++++ SUPPLIED INFORMATION ++++

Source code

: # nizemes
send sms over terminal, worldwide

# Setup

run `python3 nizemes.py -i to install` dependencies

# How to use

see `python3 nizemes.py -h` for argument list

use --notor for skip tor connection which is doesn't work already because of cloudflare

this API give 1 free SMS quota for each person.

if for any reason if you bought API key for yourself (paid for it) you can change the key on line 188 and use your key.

++++

THE TASK:
Using the records above, select and copy every line that has the word "nizemes".

EXERCISE OUTPUT:
: # nizemes
run `python3 nizemes.py -i to install` dependencies
see `python3 nizemes.py -h` for argument list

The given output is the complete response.